━━━━━ EXCERPT TO READ ━━━━━

- Siege of Chittagong (1617): Part of Mughal–Mrauk U Wars
| Date | 1617 |
| Location | Kathgar, near Sitakunda, Kingdom of Mrauk U |
| Action | Siege |
| Result | Mrauk U victory |
| Territorial changes | Status quo ante bellum |

Belligerents
- Mughal Empire: Kingdom of Mrauk U

Commanders and leaders
- Abd-un-Nabi Commanders: Sarhad Khan; Shaikh Kamal; Mirza Nur-ud-Din; Mirza Isfandiyar; Tatar Khan Miwati; Shaikh Qutb; Shaikh Qasim; Shaikh Afzal; Mirza Saqi; Mirza Baqi; Jamal Khan; Dawran Khan; Mirza Beg; Ima Qa’an; Tufan Bahadur;: Min Khamaung

Strength
- 5,000 cavalry 5,000 musketeers 200 elephants 1,000 boats: Kathgar: 100,000 infantry 1,000 war-boats 400 elephants Chittagong: 300,000 infantry 10,000 cavalry

Casualties and losses
- Heavy: Unknown

= Siege of Chittagong (1617) =

Mughal invasion of Chittagong (1617)

The Siege of Chittagong (1617) was a Mughal military campaign launched by Qasim Khan, Subahdar of Bengal, to capture the strategically important port city of Chittagong from the Kingdom of Mrauk U. The expedition followed the failure of an earlier Arakanese invasion of Bhulua and a disastrous Mughal campaign in Assam. Advancing from Dhaka, the Mughal army under 'Abd-un-Nabi attempted a surprise attack on an unfinished Arakanese fort at Kathgar, near Sitakunda. Although initial success seemed near, the Mughals suspended hostilities overnight, allowing the Arakanese to recover and mount a strong defence. The Arakanese then constructed a stockade that cut off Mughal supply lines, leaving the besiegers short of food and facing the approaching monsoon. The Mughals were forced to raise the siege, abandon their heavy artillery, destroy their gunpowder, and retreat in disarray towards Bhulua. The campaign ended in complete failure.

== Background ==
After the disastrous the Mughal invasion of Assam and the failure of the Arakanese invasion of Bhulua in January 1616, the Mughal viceroy Qasim Khan launched an aggressive expedition against Mrauk-U with the aim of wresting Chittagong from the Arakanese hands. The campaign was undertaken on the repeated instructions of Emperor Jahangir.

== Siege ==
Early in 1617 AD, (Note: Jadunath Sarkar dated the invasion to 1616, but this is considered improbable. The Baharistan-i-Ghaibi places the Arakan campaign immediately after the Assam expedition (1615–1616) and before Qasim Khan's removal as governor in 1617. This chronology also rules out 1619, the date given by Sebastien Manrique. The Arakan invasion most likely occurred in 1617.) Qasim Khan decided to attack Arakan. From Dhaka, Qasim Khan marched to Khizrpur, where he was joined by several of his officers. The army took several days to reach Bhulua. From Bhulua, Abd-un-Nabi was sent ahead as commander (Note: According to Baharistan-i-Ghaibi the great nobles who were despatched with 'Abdu'n-Nabi are as follows :— Sarhad Khan, Shaikh Kamal, Mirza Nur-ud-Din; Mirza Isfandiyar, Tatar Khan Miwati, Shaikh Qutb, Shaikh Qasim, Shaikh Afzal, Mirza Saqi, Mirza Baqi, Jamal Khan, Dawran Khan, Mirza Beg, Ima Qa’an, Tufan Bahadur.) of the vanguard with 5,000 cavalry, 5,000 matchlockmen, 200 elephants, and 1,000 boats. Qasim Khan, with the rest of the army, followed in the rear and encamped at the Feni River. This was the route chosen by the Mughals for their attack on Chittagong. The Arakanese did not wait for the Mughal army to reach the heavily fortified city of Chittagong. Min Khamaung sent his commandant with 100,000 infantry, 1,000 war-boats, and 400 elephants, to Kathgar, a village 20 miles north-west of Chittagong near Sitakunda. At Kathgar the Arakanese constructed a new fort to intercept the Mughals on their way to Chittagong. The king himself marched from his capital Mrauk-U for the defence of the fort of Chittagong with an army of 300,000 infantry and 10,000 cavalries, besides a large number of war-boats.

━━━━━ GIVEN DATA ━━━━━

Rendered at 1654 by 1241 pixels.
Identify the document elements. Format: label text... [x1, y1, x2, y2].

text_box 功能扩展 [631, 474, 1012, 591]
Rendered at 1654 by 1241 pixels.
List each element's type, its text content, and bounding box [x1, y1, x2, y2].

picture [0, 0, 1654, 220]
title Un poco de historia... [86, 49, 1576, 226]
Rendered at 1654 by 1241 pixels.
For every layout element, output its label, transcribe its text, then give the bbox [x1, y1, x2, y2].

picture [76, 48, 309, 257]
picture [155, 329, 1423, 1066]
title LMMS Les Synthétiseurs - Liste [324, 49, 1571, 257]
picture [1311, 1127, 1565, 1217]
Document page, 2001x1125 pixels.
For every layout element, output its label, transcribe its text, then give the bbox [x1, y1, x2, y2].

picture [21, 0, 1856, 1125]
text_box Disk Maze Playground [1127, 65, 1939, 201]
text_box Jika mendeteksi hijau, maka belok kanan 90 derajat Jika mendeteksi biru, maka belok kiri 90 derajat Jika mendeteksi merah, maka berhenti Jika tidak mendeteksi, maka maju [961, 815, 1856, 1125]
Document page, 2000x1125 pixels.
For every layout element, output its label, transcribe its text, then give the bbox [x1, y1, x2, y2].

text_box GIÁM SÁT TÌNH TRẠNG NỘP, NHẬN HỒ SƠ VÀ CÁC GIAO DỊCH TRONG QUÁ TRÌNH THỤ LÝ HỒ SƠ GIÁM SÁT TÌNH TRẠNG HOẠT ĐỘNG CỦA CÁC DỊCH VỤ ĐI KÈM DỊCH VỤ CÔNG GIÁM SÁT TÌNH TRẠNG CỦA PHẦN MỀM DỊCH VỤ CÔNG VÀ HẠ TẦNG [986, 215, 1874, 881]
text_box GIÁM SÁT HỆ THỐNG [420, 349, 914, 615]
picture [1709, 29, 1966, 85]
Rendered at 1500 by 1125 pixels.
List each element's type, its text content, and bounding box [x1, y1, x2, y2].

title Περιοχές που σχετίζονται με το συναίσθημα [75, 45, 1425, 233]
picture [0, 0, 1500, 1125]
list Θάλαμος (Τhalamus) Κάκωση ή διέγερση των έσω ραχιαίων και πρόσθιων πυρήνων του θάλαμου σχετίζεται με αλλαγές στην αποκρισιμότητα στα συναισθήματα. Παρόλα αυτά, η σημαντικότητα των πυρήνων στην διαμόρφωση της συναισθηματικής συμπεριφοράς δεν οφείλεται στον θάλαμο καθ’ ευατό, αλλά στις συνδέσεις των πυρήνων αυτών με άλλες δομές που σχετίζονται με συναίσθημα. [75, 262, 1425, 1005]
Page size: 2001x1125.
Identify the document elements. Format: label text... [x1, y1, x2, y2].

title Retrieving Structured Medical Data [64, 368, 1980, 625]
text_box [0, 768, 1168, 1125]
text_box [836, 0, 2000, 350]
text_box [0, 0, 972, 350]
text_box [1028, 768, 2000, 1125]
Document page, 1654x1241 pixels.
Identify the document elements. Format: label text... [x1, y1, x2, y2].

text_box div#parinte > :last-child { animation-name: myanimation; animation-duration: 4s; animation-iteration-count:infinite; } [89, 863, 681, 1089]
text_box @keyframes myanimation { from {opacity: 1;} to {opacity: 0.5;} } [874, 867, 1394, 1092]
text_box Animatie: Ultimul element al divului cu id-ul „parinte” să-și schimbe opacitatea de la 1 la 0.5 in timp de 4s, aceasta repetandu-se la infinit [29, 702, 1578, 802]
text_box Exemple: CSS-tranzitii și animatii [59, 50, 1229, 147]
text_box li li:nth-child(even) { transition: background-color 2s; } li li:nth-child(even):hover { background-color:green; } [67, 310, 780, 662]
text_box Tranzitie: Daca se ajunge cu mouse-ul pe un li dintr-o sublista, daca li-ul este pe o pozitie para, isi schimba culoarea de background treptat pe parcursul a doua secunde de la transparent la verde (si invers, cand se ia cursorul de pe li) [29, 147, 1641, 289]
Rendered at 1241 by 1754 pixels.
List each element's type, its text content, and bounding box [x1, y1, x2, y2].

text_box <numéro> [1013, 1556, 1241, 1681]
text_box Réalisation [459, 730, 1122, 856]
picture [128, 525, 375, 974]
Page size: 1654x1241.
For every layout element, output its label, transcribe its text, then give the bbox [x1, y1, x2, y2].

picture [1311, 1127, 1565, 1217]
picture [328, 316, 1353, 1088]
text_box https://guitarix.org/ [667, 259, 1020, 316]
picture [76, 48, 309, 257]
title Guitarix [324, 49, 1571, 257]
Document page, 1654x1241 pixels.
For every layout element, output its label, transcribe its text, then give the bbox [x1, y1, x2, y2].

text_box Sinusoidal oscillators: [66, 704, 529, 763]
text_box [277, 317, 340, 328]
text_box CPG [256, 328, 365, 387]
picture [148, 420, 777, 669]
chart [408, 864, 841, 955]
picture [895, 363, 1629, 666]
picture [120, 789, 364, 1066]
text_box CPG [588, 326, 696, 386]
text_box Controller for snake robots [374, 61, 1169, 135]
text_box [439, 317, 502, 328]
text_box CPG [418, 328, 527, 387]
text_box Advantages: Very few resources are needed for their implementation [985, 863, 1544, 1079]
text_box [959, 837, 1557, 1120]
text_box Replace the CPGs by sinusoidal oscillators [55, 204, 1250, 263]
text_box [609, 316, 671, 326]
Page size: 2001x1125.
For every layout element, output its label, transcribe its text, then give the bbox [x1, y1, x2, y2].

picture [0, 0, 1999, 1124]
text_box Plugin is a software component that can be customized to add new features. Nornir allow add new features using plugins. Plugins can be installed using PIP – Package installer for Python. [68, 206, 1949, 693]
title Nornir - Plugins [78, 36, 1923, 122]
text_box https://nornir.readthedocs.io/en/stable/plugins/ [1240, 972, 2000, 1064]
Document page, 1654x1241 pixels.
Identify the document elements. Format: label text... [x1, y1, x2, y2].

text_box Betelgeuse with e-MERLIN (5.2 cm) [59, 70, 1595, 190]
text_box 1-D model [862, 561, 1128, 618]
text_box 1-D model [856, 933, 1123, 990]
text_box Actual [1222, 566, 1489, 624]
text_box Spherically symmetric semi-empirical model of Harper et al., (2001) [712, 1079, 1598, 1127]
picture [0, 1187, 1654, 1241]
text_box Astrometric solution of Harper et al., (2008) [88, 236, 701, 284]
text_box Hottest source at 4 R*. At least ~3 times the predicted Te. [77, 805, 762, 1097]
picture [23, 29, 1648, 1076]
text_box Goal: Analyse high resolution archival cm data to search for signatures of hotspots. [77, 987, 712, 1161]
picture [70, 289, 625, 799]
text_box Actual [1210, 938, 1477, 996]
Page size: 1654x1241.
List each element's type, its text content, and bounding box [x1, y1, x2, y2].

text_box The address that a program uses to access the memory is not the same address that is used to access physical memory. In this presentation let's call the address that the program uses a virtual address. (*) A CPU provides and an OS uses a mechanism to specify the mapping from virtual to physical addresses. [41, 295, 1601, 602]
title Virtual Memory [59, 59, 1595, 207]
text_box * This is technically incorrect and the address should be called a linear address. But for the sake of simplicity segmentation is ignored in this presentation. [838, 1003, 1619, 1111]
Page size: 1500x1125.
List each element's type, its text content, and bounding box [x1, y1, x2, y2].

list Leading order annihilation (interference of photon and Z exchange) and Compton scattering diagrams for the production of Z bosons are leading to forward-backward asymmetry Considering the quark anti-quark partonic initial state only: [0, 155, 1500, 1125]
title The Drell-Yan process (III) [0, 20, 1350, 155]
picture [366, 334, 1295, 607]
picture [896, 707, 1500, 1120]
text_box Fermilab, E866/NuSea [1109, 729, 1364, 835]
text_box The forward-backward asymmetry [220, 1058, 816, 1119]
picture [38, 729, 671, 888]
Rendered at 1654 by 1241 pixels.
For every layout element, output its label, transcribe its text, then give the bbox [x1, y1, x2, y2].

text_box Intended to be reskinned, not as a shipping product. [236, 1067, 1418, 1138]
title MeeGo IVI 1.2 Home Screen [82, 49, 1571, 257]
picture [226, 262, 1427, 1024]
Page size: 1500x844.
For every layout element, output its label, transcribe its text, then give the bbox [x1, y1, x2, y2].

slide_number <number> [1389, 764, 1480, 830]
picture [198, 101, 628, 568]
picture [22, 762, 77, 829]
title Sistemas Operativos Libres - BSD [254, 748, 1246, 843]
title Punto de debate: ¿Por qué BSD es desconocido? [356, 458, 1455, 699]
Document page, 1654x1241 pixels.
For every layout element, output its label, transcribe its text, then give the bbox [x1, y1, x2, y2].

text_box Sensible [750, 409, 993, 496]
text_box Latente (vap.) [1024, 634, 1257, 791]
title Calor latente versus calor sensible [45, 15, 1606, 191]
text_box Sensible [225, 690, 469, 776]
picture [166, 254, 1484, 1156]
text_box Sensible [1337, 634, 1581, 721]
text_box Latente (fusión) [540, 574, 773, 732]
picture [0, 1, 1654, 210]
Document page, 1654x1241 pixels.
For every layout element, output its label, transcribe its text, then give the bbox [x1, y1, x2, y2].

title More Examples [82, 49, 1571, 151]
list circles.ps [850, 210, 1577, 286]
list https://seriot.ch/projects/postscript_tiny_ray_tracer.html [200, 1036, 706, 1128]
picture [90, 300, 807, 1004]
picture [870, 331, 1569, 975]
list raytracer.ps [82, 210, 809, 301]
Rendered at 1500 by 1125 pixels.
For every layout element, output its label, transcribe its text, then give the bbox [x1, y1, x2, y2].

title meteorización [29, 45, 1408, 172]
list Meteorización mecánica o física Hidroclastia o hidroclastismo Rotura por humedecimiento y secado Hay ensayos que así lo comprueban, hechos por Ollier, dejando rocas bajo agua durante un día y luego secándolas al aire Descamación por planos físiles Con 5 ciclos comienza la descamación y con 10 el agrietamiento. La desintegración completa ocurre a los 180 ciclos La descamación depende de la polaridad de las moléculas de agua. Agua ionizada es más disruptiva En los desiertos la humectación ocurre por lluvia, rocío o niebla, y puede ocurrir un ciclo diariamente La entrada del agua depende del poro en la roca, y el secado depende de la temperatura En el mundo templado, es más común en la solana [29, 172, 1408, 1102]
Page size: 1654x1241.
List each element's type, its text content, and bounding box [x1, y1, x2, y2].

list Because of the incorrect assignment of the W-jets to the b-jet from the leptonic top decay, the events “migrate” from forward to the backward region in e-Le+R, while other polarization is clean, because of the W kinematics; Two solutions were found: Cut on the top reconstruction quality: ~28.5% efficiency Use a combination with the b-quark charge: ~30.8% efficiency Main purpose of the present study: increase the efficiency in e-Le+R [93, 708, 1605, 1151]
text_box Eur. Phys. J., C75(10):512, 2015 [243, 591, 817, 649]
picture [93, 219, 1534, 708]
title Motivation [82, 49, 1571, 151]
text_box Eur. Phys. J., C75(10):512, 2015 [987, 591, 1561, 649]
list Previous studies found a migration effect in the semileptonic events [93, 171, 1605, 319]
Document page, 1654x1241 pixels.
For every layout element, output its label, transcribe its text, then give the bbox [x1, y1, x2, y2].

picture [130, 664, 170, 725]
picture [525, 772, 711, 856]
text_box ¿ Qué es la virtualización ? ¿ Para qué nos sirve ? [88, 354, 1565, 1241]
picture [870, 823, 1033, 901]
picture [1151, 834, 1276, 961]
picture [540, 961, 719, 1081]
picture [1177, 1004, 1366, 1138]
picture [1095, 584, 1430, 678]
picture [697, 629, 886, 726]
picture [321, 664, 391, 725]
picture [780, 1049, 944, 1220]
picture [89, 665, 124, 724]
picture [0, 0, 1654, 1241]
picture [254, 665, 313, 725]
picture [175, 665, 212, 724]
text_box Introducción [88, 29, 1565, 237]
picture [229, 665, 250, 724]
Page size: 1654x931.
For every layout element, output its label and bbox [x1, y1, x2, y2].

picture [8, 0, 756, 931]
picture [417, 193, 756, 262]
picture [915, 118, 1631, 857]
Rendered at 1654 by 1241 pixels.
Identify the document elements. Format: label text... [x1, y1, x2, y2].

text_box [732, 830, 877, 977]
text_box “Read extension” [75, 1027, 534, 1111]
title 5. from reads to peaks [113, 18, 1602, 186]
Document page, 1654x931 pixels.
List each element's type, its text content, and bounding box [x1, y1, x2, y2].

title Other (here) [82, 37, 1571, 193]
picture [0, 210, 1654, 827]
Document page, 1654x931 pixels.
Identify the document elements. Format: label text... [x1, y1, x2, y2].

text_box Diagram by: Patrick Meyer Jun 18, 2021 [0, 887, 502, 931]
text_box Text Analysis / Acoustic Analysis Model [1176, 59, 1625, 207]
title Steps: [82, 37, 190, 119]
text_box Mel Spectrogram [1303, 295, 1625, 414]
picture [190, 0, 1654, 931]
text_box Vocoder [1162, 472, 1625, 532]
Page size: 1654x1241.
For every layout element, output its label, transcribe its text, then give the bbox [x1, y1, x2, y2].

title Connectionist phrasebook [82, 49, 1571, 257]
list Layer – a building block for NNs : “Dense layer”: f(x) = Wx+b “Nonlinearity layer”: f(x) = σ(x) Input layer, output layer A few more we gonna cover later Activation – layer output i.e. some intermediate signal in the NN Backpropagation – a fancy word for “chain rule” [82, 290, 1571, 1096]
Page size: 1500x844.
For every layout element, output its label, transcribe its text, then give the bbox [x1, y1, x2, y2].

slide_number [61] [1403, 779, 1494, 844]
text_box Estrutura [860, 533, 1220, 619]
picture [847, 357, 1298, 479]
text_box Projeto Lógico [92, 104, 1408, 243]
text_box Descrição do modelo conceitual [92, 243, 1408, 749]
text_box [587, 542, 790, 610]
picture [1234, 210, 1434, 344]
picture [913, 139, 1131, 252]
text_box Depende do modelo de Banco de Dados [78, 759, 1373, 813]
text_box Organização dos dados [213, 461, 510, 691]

━━━━━

**INSTRUCTIONS TO FOLLOW**
Reproduce the Siege of Chittagong text starting at "Commanders and leaders" and ending at "invasion of Chittagong (1617)", changing "elephants" to "war elephants".

**PROBLEM SOLUTION**
Commanders and leaders
- Abd-un-Nabi Commanders: Sarhad Khan; Shaikh Kamal; Mirza Nur-ud-Din; Mirza Isfandiyar; Tatar Khan Miwati; Shaikh Qutb; Shaikh Qasim; Shaikh Afzal; Mirza Saqi; Mirza Baqi; Jamal Khan; Dawran Khan; Mirza Beg; Ima Qa’an; Tufan Bahadur;: Min Khamaung

Strength
- 5,000 cavalry 5,000 musketeers 200 war elephants 1,000 boats: Kathgar: 100,000 infantry 1,000 war-boats 400 war elephants Chittagong: 300,000 infantry 10,000 cavalry

Casualties and losses
- Heavy: Unknown

= Siege of Chittagong (1617) =

Mughal invasion of Chittagong (1617)